I am trying to solve a problem that includes a set of integer parameters. Is there a way to relax the integer parameter and make it a continuous parameter? May you suggest how I can write that in the script?
For now I have them define such as:
#in the model script I have:
param C_Max:= 6;
param R_Max := 3;
param c integer in 1..C_Max;
param r integer in 1..R_Max;
#in the run script I have:
param value {2..C_Max, 1..R_Max};
param bestobj default -Infinity;
param best_c;
param best_r;
suffix bestbound OUT;
for {cval in 2..C_Max, rval in 1..R_Max} {
let c := cval;
let r := rval;
option gurobi_options 'nonconvex=2 bestbound=1 nodelim=1';
solve;
if obj.bestbound > bestobj then {
option gurobi_options 'nonconvex=2';
solve;
if obj > bestobj then {
display cval, rval, obj;
let value[cval,rval] := obj;
let bestobj := obj;
let best_c := c;
let best_r := r;
}
}
}
display value;
An AMPL param defines data that are assigned values before solving.

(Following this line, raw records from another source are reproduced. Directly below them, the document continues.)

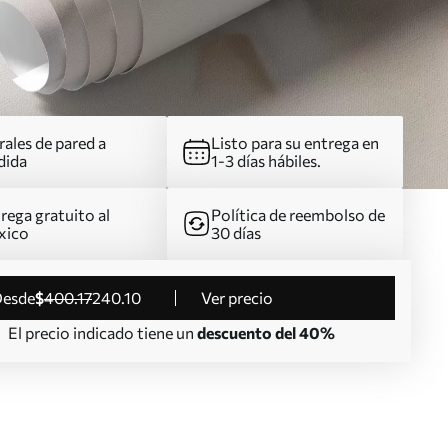
ales de pared a
Listo para su entrega en
dida
1-3 días hábiles.
rega gratuito al
Política de reembolso de
xico
30 días
desde
$
400
.17
240
.10
Ver precio
El precio indicado tiene un
descuento del 40%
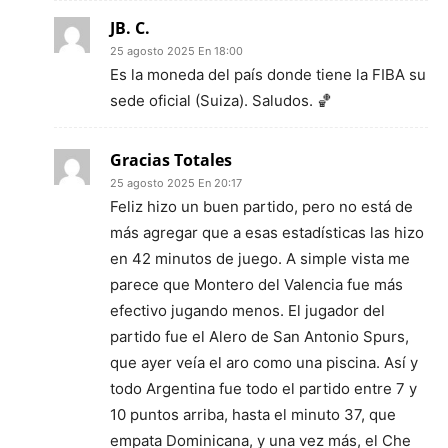
JB. C.
25 agosto 2025 En 18:00
Es la moneda del país donde tiene la FIBA su
sede oficial (Suiza). Saludos. 🏀
Gracias Totales
25 agosto 2025 En 20:17
Feliz hizo un buen partido, pero no está de
más agregar que a esas estadísticas las hizo
en 42 minutos de juego. A simple vista me
parece que Montero del Valencia fue más
efectivo jugando menos. El jugador del
partido fue el Alero de San Antonio Spurs,
que ayer veía el aro como una piscina. Así y
todo Argentina fue todo el partido entre 7 y
10 puntos arriba, hasta el minuto 37, que
empata Dominicana, y una vez más, el Che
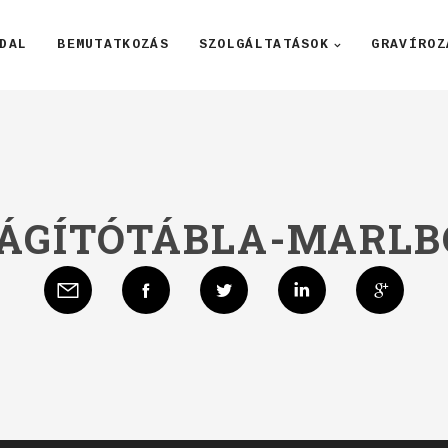
DAL
BEMUTATKOZÁS
SZOLGÁLTATÁSOK
GRAVÍROZ
LÁGÍTÓTÁBLA-MARLB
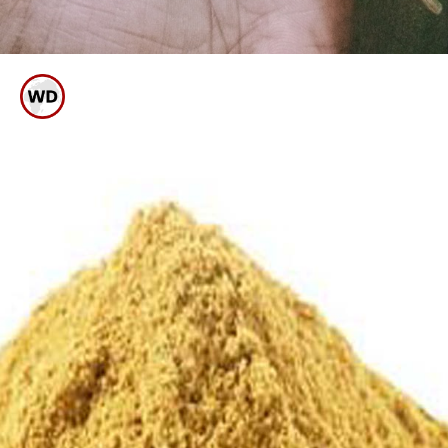
ನಾಲ್ಕು ಒಣ ಮೆಣಸನ್ನೂ ಸೇರಿಸಿ ಚೆನ್ನಾಗಿ
ಫ್ರೈ ಮಾಡಿ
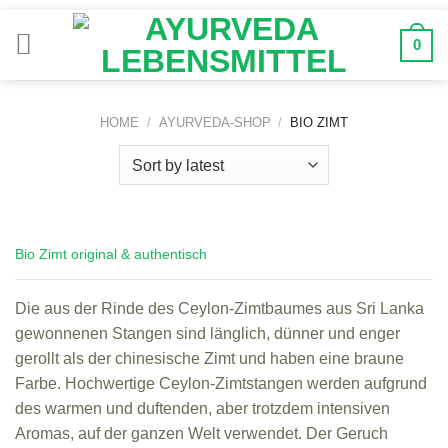
Zum
Inhalt
0
springen
HOME
/
AYURVEDA-SHOP
/
BIO ZIMT
Bio Zimt original & authentisch
Die aus der Rinde des Ceylon-Zimtbaumes aus Sri Lanka
gewonnenen Stangen sind länglich, dünner und enger
gerollt als der chinesische Zimt und haben eine braune
Farbe. Hochwertige Ceylon-Zimtstangen werden aufgrund
des warmen und duftenden, aber trotzdem intensiven
Aromas, auf der ganzen Welt verwendet. Der Geruch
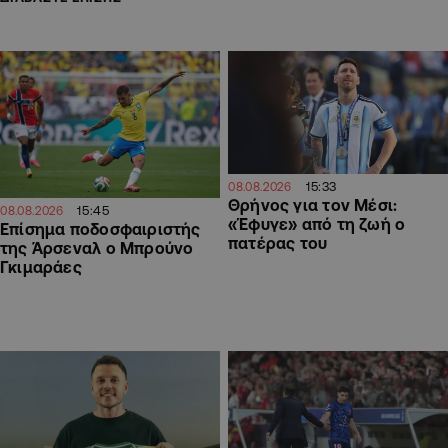
15:33
08.08.2026
Θρήνος για τον Μέσι:
15:45
08.08.2026
«Έφυγε» από τη ζωή ο
Επίσημα ποδοσφαιριστής
πατέρας του
της Άρσεναλ ο Μπρούνο
Γκιμαράες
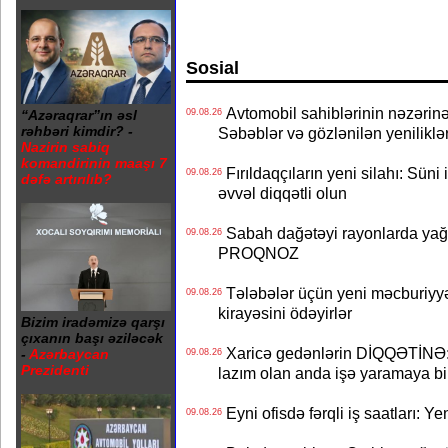
Sosial
Avtomobil sahiblərinin nəzərinə
09.08.26
“Azəraqrar”ın əsl
rəhbəri kimdir? -
Səbəblər və gözlənilən yeniliklə
Nazirin sabiq
komandirinin maaşı 7
Fırıldaqçıların yeni silahı: Süni 
09.08.26
dəfə artırılıb?
əvvəl diqqətli olun
Sabah dağətəyi rayonlarda yağı
09.08.26
PROQNOZ
Tələbələr üçün yeni məcburiyyə
09.08.26
kirayəsini ödəyirlər
Bizim iradəmizə qarşı
çıxanın başı əziləcək
Xaricə gedənlərin DİQQƏTİNƏ: 
-
Azərbaycan
09.08.26
Prezidenti
lazım olan anda işə yaramaya bi
Eyni ofisdə fərqli iş saatları: 
09.08.26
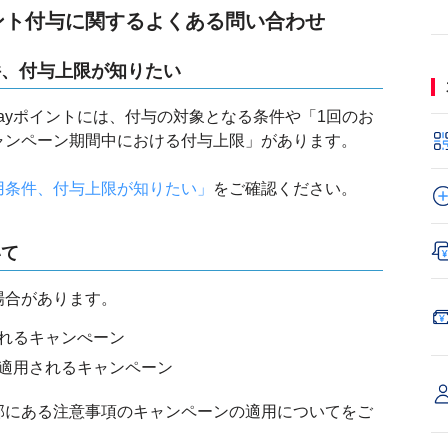
ント付与に関するよくある問い合わせ
件、付与上限が知りたい
Payポイントには、付与の対象となる条件や「1回のお
ャンペーン期間中における付与上限」があります。
用条件、付与上限が知りたい」
をご確認ください。
いて
場合があります。
れるキャンぺーン
適用されるキャンペーン
部にある注意事項のキャンペーンの適用についてをご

When you write
param c integer in 1..C_Max;
param r integer in 1..R_Max;
then AMPL checks that c and r are assigned integer values, and gives an error message if you try to assign them fractional values. If you want fractional values to be accepted for these params, you can drop integer from the above definitions. However, since your loop begins
for {cval in 2..C_Max, rval in 1..R_Max} {
let c := cval;
let r := rval;
the values of c and r will always integers in your script.
The concept of relaxing integrality makes a lot more sense for variables (defined in var statements). Relaxing integrality of a variable means that the solver is allowed to give it a fractional value in the optimal solution. Do you want to relax the integrality of some of the integer variables in your model?